*本文抜粋*:
【実施報告】「新聞から読みとくSDGs-知る、深める、伝える-」

2021年1月6日

・日時:2020年12月12日(土曜日)10時15分から13時15分 
・会場:合人社ウェンディひと・まちプラザ(広島市まちづくり市民交流プラザ)ギャラリーAB
・参加者:28名
・主催:JICA中国・中国地方ESD活動支援センター・環境省中国環境パートナーシップオフィス
・後援:朝日新聞社、新日本海新聞社、山陰中央新報社、山陽新聞社、中国新聞社

なぜ今、新聞で学習するのか

有馬進一先生

12月12日、中国地方ESD活動支援センター、環境省中国環境パートナーシップオフィスとともに新聞を活用したセミナーを開催しました。
最も身近なニュースソースである新聞を用いた教育活動は「NIE」(Newspaper in Education;教育に新聞を)と呼ばれ、1930年代にアメリカで始まりました。当日は日本NIE学会理事である有馬進一先生をお迎えし、NIEの歴史や特長、新聞を使った参加型学習の方法を学びました。

新聞は、近所の出来事から日本全国のニュース、そして世界の問題までを1つの媒体で扱った情報源です。好むと好まざるとにかかわらず、自分の専門外の事柄や興味関心の低い分野の動向も目にせざるを得ません。
一方、インターネットは同じ趣味嗜好の仲間と即座につながり、深掘りすることができる画期的な手段ですが、自分から検索しないかぎり、異なる意見や立場に触れる機会が少ない媒体でもあります。自分とは違う発想に自然と触れることで刺激を受け、多様な価値観を認識して、共感したりモヤモヤ悩んだりすることができるのが新聞の大きな強みと言えます。

同じものを見ても視点が異なることに気づく

記事とSDGsのつながりを考えました

さらに有馬先生は、SDGsを知り、深く理解する上で新聞が効果的な教材になることも教えてくれました。
SDGs(Sustainable Development Goals;持続可能な開発目標)は「誰ひとり取り残さない」社会を目指して国連で定められた目標です。格差解消や食料問題、教育、ジェンダー、環境など17のゴールから成りますが、すべてのゴールは切り離せず、密接なつながりを持っています。だからこそSDGsへの理解を深めるには、専門分野ごとに検索したのでは見えづらい、横断的で広い視点が必要といえます。

*資料抜粋*:
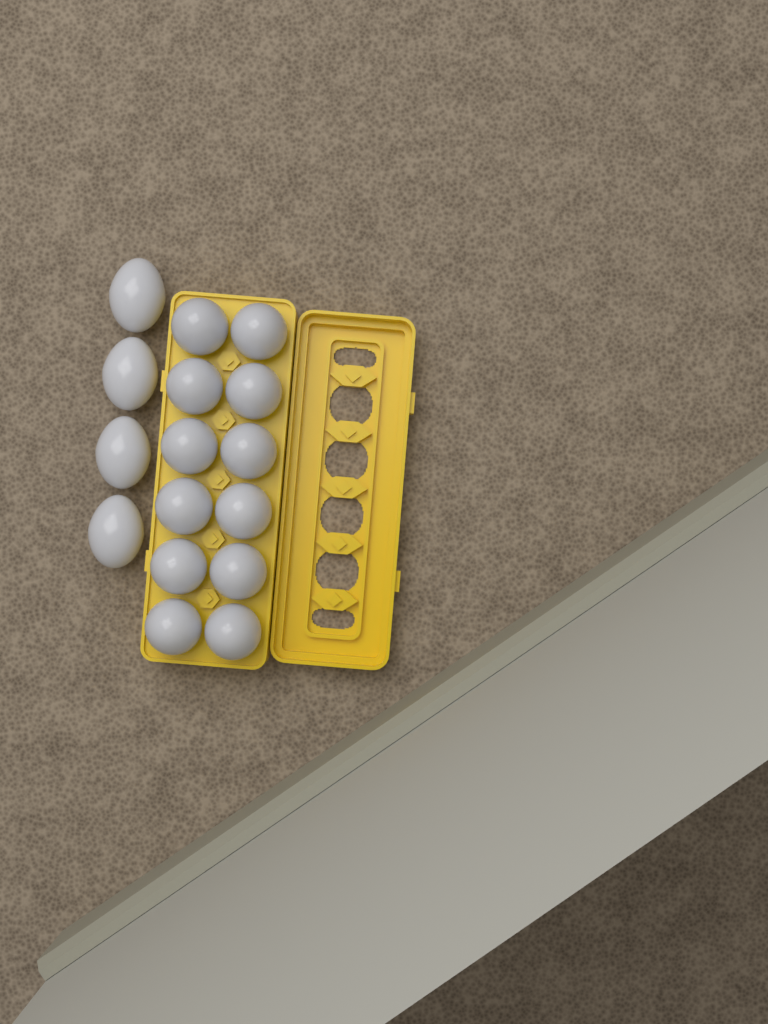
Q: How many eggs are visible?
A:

*設問*:
• A. 本文によると、SDGsへの理解を深めるには横断的で広い視点が必要とされる。その理由を1～3文で説明しなさい。
• B. 本文によると、NIEはいつ、どこで始まったか。

*解答*:
• A. SDGsの17のゴールは互いに切り離せず、密接なつながりを持っているからである。そのため、専門分野ごとに検索したのでは見えづらい関係をとらえる視点が求められる。

• B. 1930年代にアメリカで始まった。